Surely the time has come to reengineer the Standard as the quality paper it now claims to be. In fact, we all know very well that it is not a quality paper but a kind of hybrid that traditionally has had to please the reader of The Sun and the reader of the Financial Times - no easy task. Now, with the arrival of the downmarket freesheets, it needs to narrow its footprint, and appeal more wholeheartedly to its upmarket readers.

Someone said to me that it should try to be a daily Spectator. In one sense this is quite wrong. Busy people on a weekday in London do not want a succession of long reads. But if the comparison implies quality and good writing and wit and glamour - characteristics the Standard already has in some measure - then it is not a bad one.

Of course a more stylish Standard, re-engineered as the quality newspaper of the City and the West End, is going to sell fewer copies. But it is going to sell fewer copies anyway, for the reasons I have mentioned. In either event, there will have to be further cost savings. Would it not be better to direct the process - in essence to re-invent the Evening Standard - rather than watch this once-great newspaper wither on the vine?

Never mind those brackets, Simon ...

I over-promoted Simon Heffer last week in suggesting that he was about to be made deputy editor (comment) of The Daily Telegraph. He has been appointed associate editor and (acting) comment editor, a marginally less exalted post.

Those brackets, which are possibly hurtful to Simon, may reflect the reservations of Will Lewis, the Telegraph's new editor, about a man whom he regards as being to the right of Attila the Hun. Or the "acting" may have been inserted by Simon's employers, who are being got at by the Cameroons, angry at his constant attacks on their beloved Dave.

With his feet under the table, Simon is behaving as though power is his.
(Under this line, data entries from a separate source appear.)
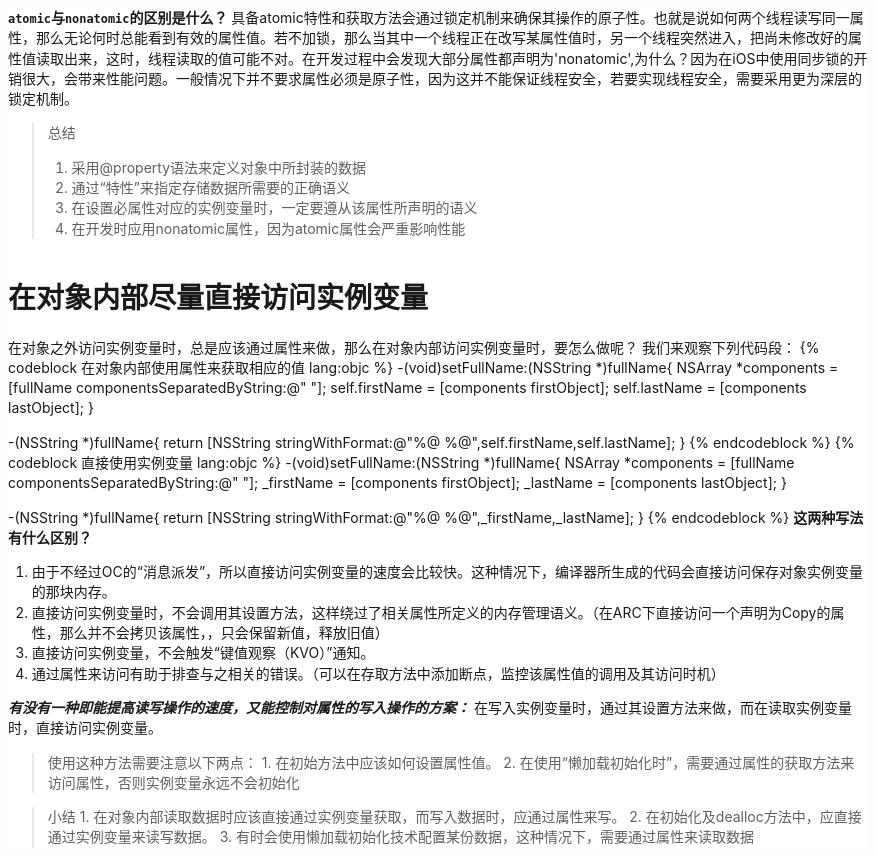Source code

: **`atomic`与`nonatomic`的区别是什么？**
具备atomic特性和获取方法会通过锁定机制来确保其操作的原子性。也就是说如何两个线程读写同一属性，那么无论何时总能看到有效的属性值。若不加锁，那么当其中一个线程正在改写某属性值时，另一个线程突然进入，把尚未修改好的属性值读取出来，这时，线程读取的值可能不对。在开发过程中会发现大部分属性都声明为'nonatomic',为什么？因为在iOS中使用同步锁的开销很大，会带来性能问题。一般情况下并不要求属性必须是原子性，因为这并不能保证线程安全，若要实现线程安全，需要采用更为深层的锁定机制。

> 总结
> 1. 采用@property语法来定义对象中所封装的数据
> 2. 通过“特性”来指定存储数据所需要的正确语义
> 3. 在设置必属性对应的实例变量时，一定要遵从该属性所声明的语义
> 4. 在开发时应用nonatomic属性，因为atomic属性会严重影响性能

# 在对象内部尽量直接访问实例变量
在对象之外访问实例变量时，总是应该通过属性来做，那么在对象内部访问实例变量时，要怎么做呢？
我们来观察下列代码段：
{% codeblock 在对象内部使用属性来获取相应的值  lang:objc   %}
-(void)setFullName:(NSString *)fullName{
    NSArray *components = [fullName componentsSeparatedByString:@" "];
    self.firstName = [components firstObject];
    self.lastName = [components lastObject];
}

-(NSString *)fullName{
    return [NSString stringWithFormat:@"%@ %@",self.firstName,self.lastName];
}
{% endcodeblock %}
{% codeblock 直接使用实例变量  lang:objc   %}
-(void)setFullName:(NSString *)fullName{
    NSArray *components = [fullName componentsSeparatedByString:@" "];
    _firstName = [components firstObject];
    _lastName = [components lastObject];
}

-(NSString *)fullName{
    return [NSString stringWithFormat:@"%@ %@",_firstName,_lastName];
}
{% endcodeblock %}
**这两种写法有什么区别？**
1. 由于不经过OC的“消息派发”，所以直接访问实例变量的速度会比较快。这种情况下，编译器所生成的代码会直接访问保存对象实例变量的那块内存。
2. 直接访问实例变量时，不会调用其设置方法，这样绕过了相关属性所定义的内存管理语义。（在ARC下直接访问一个声明为Copy的属性，那么并不会拷贝该属性，，只会保留新值，释放旧值）
3. 直接访问实例变量，不会触发“键值观察（KVO）”通知。
4. 通过属性来访问有助于排查与之相关的错误。（可以在存取方法中添加断点，监控该属性值的调用及其访问时机）

***有没有一种即能提高读写操作的速度，又能控制对属性的写入操作的方案：***
在写入实例变量时，通过其设置方法来做，而在读取实例变量时，直接访问实例变量。
>使用这种方法需要注意以下两点：
    1. 在初始方法中应该如何设置属性值。
    2. 在使用“懒加载初始化时”，需要通过属性的获取方法来访问属性，否则实例变量永远不会初始化

>小结
    1. 在对象内部读取数据时应该直接通过实例变量获取，而写入数据时，应通过属性来写。
    2. 在初始化及dealloc方法中，应直接通过实例变量来读写数据。
    3. 有时会使用懒加载初始化技术配置某份数据，这种情况下，需要通过属性来读取数据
He has deprived the liberal Tory Andrew Gimson of his weekly column, and is believed to have his sights on the readable column of Rachel Sylvester, who has close contacts with New Labour. Getting rid of her would be a stupid thing to do.

What on earth was the 'Daily Star' thinking of?
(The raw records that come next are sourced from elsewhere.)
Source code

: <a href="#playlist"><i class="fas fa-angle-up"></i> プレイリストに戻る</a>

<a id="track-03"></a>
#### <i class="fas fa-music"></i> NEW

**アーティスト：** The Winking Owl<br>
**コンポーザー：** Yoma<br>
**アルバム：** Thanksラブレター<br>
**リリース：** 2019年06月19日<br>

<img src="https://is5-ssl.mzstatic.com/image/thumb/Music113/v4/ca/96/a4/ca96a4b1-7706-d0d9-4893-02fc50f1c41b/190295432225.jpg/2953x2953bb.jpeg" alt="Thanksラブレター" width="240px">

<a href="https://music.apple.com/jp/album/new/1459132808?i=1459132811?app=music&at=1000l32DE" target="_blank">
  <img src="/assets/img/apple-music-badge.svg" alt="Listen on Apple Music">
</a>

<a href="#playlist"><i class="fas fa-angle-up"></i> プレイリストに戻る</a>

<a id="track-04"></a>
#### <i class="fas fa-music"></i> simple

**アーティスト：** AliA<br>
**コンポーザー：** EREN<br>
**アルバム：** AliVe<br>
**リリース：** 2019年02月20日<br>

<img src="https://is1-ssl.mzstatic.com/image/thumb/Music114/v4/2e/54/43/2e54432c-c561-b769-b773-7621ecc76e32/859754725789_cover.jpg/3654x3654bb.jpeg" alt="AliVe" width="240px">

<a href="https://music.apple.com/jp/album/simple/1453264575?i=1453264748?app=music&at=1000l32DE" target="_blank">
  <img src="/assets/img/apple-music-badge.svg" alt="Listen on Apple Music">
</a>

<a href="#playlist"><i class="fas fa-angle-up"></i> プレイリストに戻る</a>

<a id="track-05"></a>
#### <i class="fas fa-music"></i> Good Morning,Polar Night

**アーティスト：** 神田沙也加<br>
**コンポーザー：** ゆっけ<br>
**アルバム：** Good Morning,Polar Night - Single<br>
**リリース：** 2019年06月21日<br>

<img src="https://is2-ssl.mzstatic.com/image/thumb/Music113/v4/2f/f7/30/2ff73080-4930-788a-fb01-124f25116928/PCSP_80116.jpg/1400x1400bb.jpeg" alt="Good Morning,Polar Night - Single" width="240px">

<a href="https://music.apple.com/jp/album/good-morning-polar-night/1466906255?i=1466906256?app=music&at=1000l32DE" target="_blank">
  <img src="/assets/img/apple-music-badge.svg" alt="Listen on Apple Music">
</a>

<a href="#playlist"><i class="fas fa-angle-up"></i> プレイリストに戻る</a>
Journalists at the Daily Star are a tolerant bunch. Day in, day out, they are happy to put a good deal of rubbish into the paper, including a fair bit about women with large breasts. But last week their good humour snapped when around 12 members of the National Union of Journalists plus five other journalists called an emergency meeting because they objected to a spoof "Daily Fatwah" page. As a result of their protest it was pulled.
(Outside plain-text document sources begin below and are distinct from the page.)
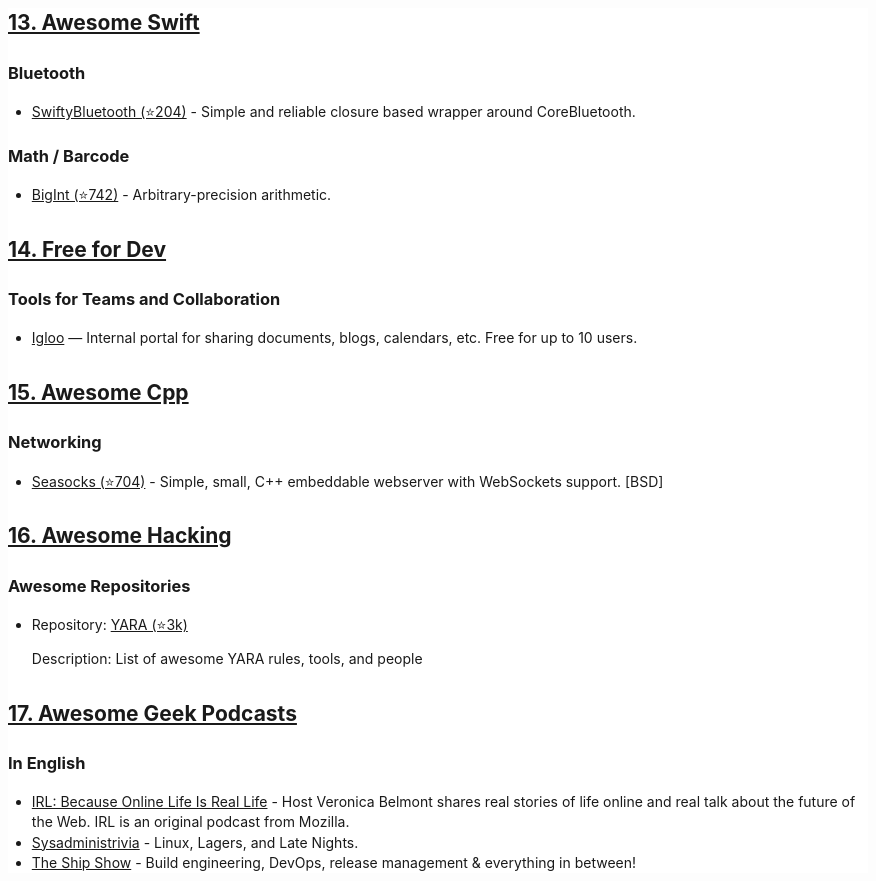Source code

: ## [13. Awesome Swift](/content/matteocrippa/awesome-swift/week/README.md)

### Bluetooth

*   [SwiftyBluetooth (⭐204)](https://github.com/jordanebelanger/SwiftyBluetooth) - Simple and reliable closure based wrapper around CoreBluetooth.

### Math / Barcode

*   [BigInt (⭐742)](https://github.com/attaswift/BigInt) - Arbitrary-precision arithmetic.

## [14. Free for Dev](/content/ripienaar/free-for-dev/week/README.md)

### Tools for Teams and Collaboration

*   [Igloo](https://www.igloosoftware.com/) — Internal portal for sharing documents, blogs, calendars, etc. Free for up to 10 users.

## [15. Awesome Cpp](/content/fffaraz/awesome-cpp/week/README.md)

### Networking

*   [Seasocks (⭐704)](https://github.com/mattgodbolt/seasocks) - Simple, small, C++ embeddable webserver with WebSockets support. \[BSD]

## [16. Awesome Hacking](/content/Hack-with-Github/Awesome-Hacking/week/README.md)

### Awesome Repositories

- Repository: [YARA (⭐3k)](https://github.com/InQuest/awesome-yara)

  Description: List of awesome YARA rules, tools, and people



## [17. Awesome Geek Podcasts](/content/ayr-ton/awesome-geek-podcasts/week/README.md)

### In English

*   [IRL: Because Online Life Is Real Life](https://irlpodcast.org/) - Host Veronica Belmont shares real stories of life online and real talk about the future of the Web. IRL is an original podcast from Mozilla.
*   [Sysadministrivia](https://sysadministrivia.com/) - Linux, Lagers, and Late Nights.
*   [The Ship Show](http://theshipshow.com/) - Build engineering, DevOps, release management & everything in between!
One might suppose the idea was dreamt up by a couple of subeditors after a long lunch, and was never destined to see the light of day. Not at all. The page had the approval of the editor, Dawn Neeson, who had gone home when the row broke out. Other senior executives were relaxed about it. Richard Desmond, proprietor of the Daily Star, apparently expressed no objections.

The idea was to show "how Britain's fave newspaper would look under Muslim rule". Among the items on the imaginary front page of the "Daily Fatwah" were a leader headlined "Allah great"; a competition to "win hooks just like Hamza's"; and a photograph of a veiled woman headlined "page three Burka Babes".

The Daily Star should not be regarded with the utmost seriousness, and it would be silly to get on our high horse. Nevertheless, journalists were surely right to fear a backlash if this page had been published. In Muslim countries, where the Daily Star may be viewed by the mob as an extension of the BBC, British consulates would have been torched, and Union Flags burnt. There would have been a terrific hullabaloo which might have spilled over in Britain.

How was such a page almost published in a national newspaper? Mr Desmond should be grateful to have been saved by a bunch of NUJ rebels.